Recap: If a user in $BIG_COMPANY_WEBMAIL set a language preference, and all outgoing emails are with a certain alphabet, and 100% of incoming emails in different alphabets are marked as spam, at some point an algorithm should take note.  This isn’t only important for the quality of the individual user experience, but for group filtering. Example:  If a user in Cairo doesn’t understand Hebrew, and gets a email with Hebrew characters, not only might a filter pick that up, but once flagged it only makes sense to check how many other users got the same email context, and reflag.  Hence my post title: For Wade, only checking for certain unicode characters would give a Bayesian probability of 100%.  That’s fast.  If anyone knows how to do this in gmail, let me know.  I’m certainly no email administrator, but it seems like that would be a simple and effective means to identify spam.
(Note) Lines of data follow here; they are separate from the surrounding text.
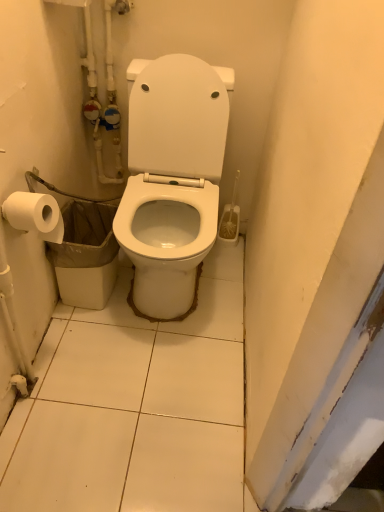
Question: In terms of height, does white glossy toilet at center look taller or shorter compared to white plastic trash can at lower left?

Choices:
 (A) tall
 (B) short

Answer: (A)

Question: From the image's perspective, is white glossy toilet at center located above or below white plastic trash can at lower left?

Choices:
 (A) below
 (B) above

Answer: (B)

Question: Estimate the real-world distances between objects in this image. Which object is farther from the white plastic trash can at lower left?

Choices:
 (A) white matte toilet paper at left
 (B) white glossy toilet at center

Answer: (A)

Question: Estimate the real-world distances between objects in this image. Which object is farther from the white matte toilet paper at left?

Choices:
 (A) white plastic trash can at lower left
 (B) white glossy toilet at center

Answer: (B)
My only concern with the comments I received?  Either there was too much slang for babelfish.altavista or, or some people weren’t as creative with insults as I had hoped.  Could my comment forum be used to improve the quality of translation tools?  Let’s hope.  If you’re especially proud of an insult in my blog but are afraid your creativity will be lost, make sure to let Google know.  In the meantime, I’ll look for more imaginative insults in languages I don’t understand, and I’ll continue to look for Unicode/UTF filtering options for gmail.